EXERCISES TO COMPLETE>
**a)** Which accounts post comments in the thread about a fake-journal hosts category? List each account once.
**b)** From the thread about a fake-journal hosts category, extract word for word the stretch from "welcome[bot] commented 6" through "interesting idea. Thanks!".
**c)** Can you continue the thread about a fake-journal hosts category from the point where it stops?
** Opening PROVIDED PASSAGE block **
StevenBlack / hosts

🔒 Consolidating and extending hosts files from several well-curated sources. Optionally pick extensions for porn, social media, and other categories.
MIT License
26.38k stars 2.19k forks source link

Proposal: Category "fake science" / malicious journals #720

Open pascalwhoop opened 6 years ago

pascalwhoop commented 6 years ago

this project mirrors a list that was taken down recently. The idea is to help researchers beware of fake journals. This could be very useful for academic institutions that make sure their researchers aren't tricked into publishing in such fake journals. Obviously this requires good crowdsourcing to ensure the domains are actually fake and not legit but small journals. Kicking off a discussion to see what others think.

I think this repo is a great place to embed this into. You have reputation, experience and the toolchain to manage such a list efficiently and publicly. There was a recent study done by my University that found that 5% of all German researchers have been tricked once or more and that several thousand researchers worldwide were fooled by these.

I'd be happy to turn that linked list into an initial hosts file but I'd like to make sure somehow that these are actually all fake and I am not yet sure how that could be easily achieved.

welcome[bot] commented 6 years ago

Hello! Thank you for opening your first issue in this repo. It’s people like you who make these host files better!

StevenBlack commented 6 years ago

Hi @pascalwhoop that's a very interesting idea. Thanks!

katrinleinweber commented 6 years ago

Nice :-) Should the list be maintained here then, or over at @stop-predatory-journals?

I wonder whether it would be possible to generate the journals & publishers lists in such a machine-readable hosts file (or two), and auto-generate the website from them?

pascalwhoop commented 6 years ago

@katrinleinweber you can definitely generate the lists (hosts -> csv -> website) automatically, as long as the base list follows some strict pattern. The rest can be done with grep and sed. I wrote one script that did most of the work from the csv files to hosts files but the csv files are a bit messy and so I didn't continue. More importantly, how do we ensure that these lists are "true"? I imagine there is a gradient between predatory journals and just a really unpopular / unimportant ones. What would be a good "in or out" determination criteria. Alternatively, we could have 3 categories with increasing levels of "probably evil". Then, universities could manage these and handle them differently. They could have a yellow warning, red warning and finally complete block of the host from within their network.
** Closing PROVIDED PASSAGE block **
** Opening GIVEN MATERIAL block **
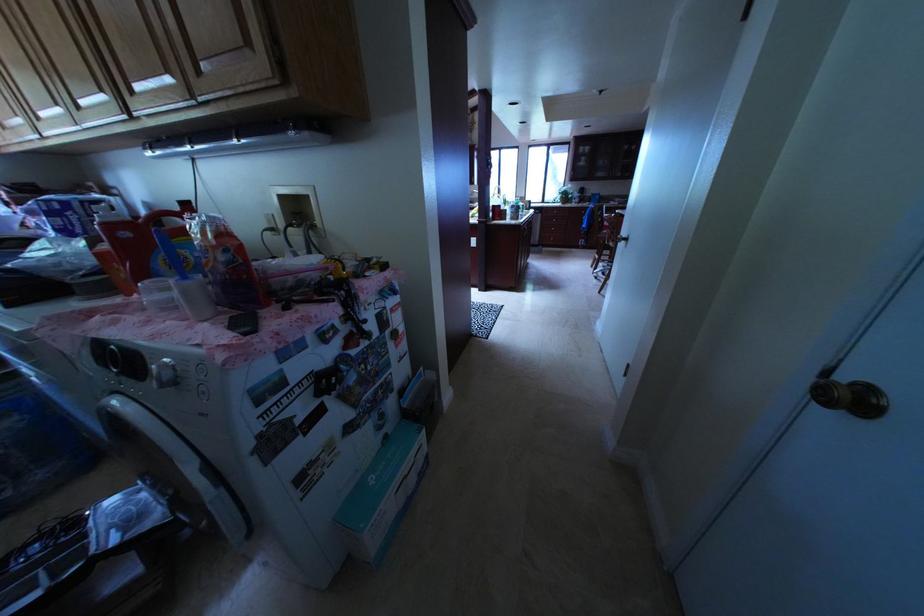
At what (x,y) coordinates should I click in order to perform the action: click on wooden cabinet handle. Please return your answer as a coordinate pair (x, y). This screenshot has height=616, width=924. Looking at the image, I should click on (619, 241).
** Closing GIVEN MATERIAL block **
ANSWERS FOR THE TASKS>
**a)** pascalwhoop, welcome[bot], StevenBlack, katrinleinweber

**b)**
welcome[bot] commented 6 years ago

Hello! Thank you for opening your first issue in this repo. It’s people like you who make these host files better!

StevenBlack commented 6 years ago

Hi @pascalwhoop that's a very interesting idea. Thanks!

**c)**
I will contact my universities network administrators and see what they have set up in terms of infrastructure. Hosts are a good start for plain DNS blocking but there may be some other ways that are a bit more complex but gentle, like the "this is malware, continue anyways?" page that chrome sometimes displays. One could have an internally hosted application that says "this is a bad journal known to trick people, continue anyways?" and if selected, the researcher is forwarded to the actual website.

katrinleinweber commented 6 years ago

More importantly, how do we ensure that these lists are "true"?

In whatever way @stop-predatory-journals is currently using. See https://github.com/stop-predatory-journals/stop-predatory-journals.github.io/pull/1#discussion_r160742358 for example. That's why I think also a hosts file should either be maintained there, or auto-generated from their source.

What exactly is wrong with their CSV files? I imagine they can be cleaned up so that they lend themselves to being sed straight automatically.

pascalwhoop commented 6 years ago

I was having troubles catching this line for example https://github.com/stop-predatory-journals/stop-predatory-journals.github.io/blob/master/_data/journals.csv#L361

also line 404 and 477

spirillen commented 5 years ago

After reading into this project goal, I must admit it's a good idea, but how would you differ the greedy from the hoax sites?

As I understand this repo it's not against greedy basters as github.com (Microsoft) would have been add to the hosts file..